The distance matrix can then be displayed using `matplotlib`.

In [None]:
plt.imshow(D)
plt.colorbar()

We cannot see clear similarities (low distances) within each image group. This suggests that the pixel representation does not encode well the concepts we are interested in.

To address this limitation, we consider a state-of-the-art neural network called `densenet161` and available pretrained in the `torchvision` libary. This neural network is composed of a feature extractor and a classification head. The feature extractor transforms image data (given as a `torch` tensor) into a tensor of activations where concepts are easier to predict.

**(b)** Compute the distance matrix between the images represented at the output of the densenet features extractor.

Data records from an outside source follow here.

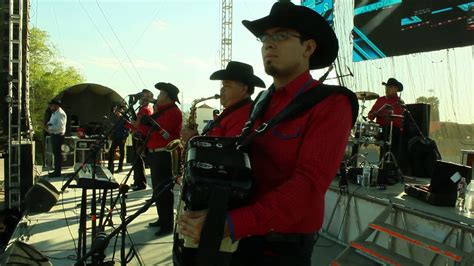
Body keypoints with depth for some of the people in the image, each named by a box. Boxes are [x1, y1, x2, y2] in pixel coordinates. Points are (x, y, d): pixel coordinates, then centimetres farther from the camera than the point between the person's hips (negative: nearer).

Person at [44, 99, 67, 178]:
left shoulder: (61, 114, -16)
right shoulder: (54, 113, 15)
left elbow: (60, 126, -25)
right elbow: (51, 122, 25)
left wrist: (49, 128, -24)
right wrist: (48, 124, 2)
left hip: (58, 136, -10)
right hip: (53, 135, 10)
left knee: (58, 154, -4)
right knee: (55, 153, 16)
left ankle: (58, 172, 3)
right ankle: (56, 170, 26)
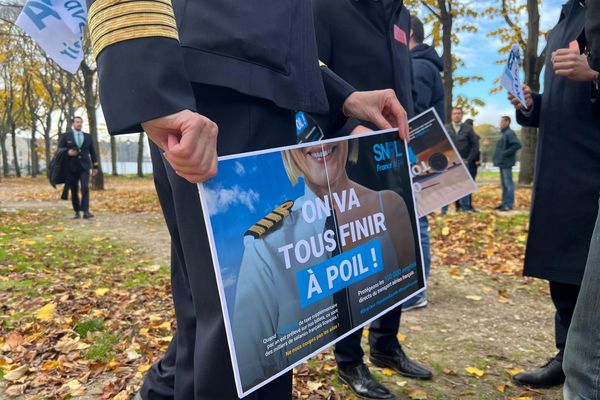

*Hints: (1) The input images need to be converted to a torch tensor and the normalized using the function provided below before being fed to the neural network. (2) Note that the tensor at the output of the network can vary in shape due to the varying size of the input images. This can be addressed by applying the mean operation over the two dimensions representing the horizontal and vertical components.*

In [None]:
model = torchvision.models.densenet161(pretrained=True).features
model.eval();

def normalize(x):
    x = x - torch.Tensor([0.485, 0.456, 0.406]).reshape(1,-1,1,1)
    x = x / torch.Tensor([0.229, 0.224, 0.225]).reshape(1,-1,1,1)
    return x

# ------------------------------------
# TODO: Replace by your code
# ------------------------------------
import solutions
D = solutions.task3b(images,model,normalize)
# ------------------------------------

plt.imshow(D)
plt.colorbar()

We observe that distances now form a block structure, where the first 5 images are clearly mutually similar, and similarly for the last 5 images.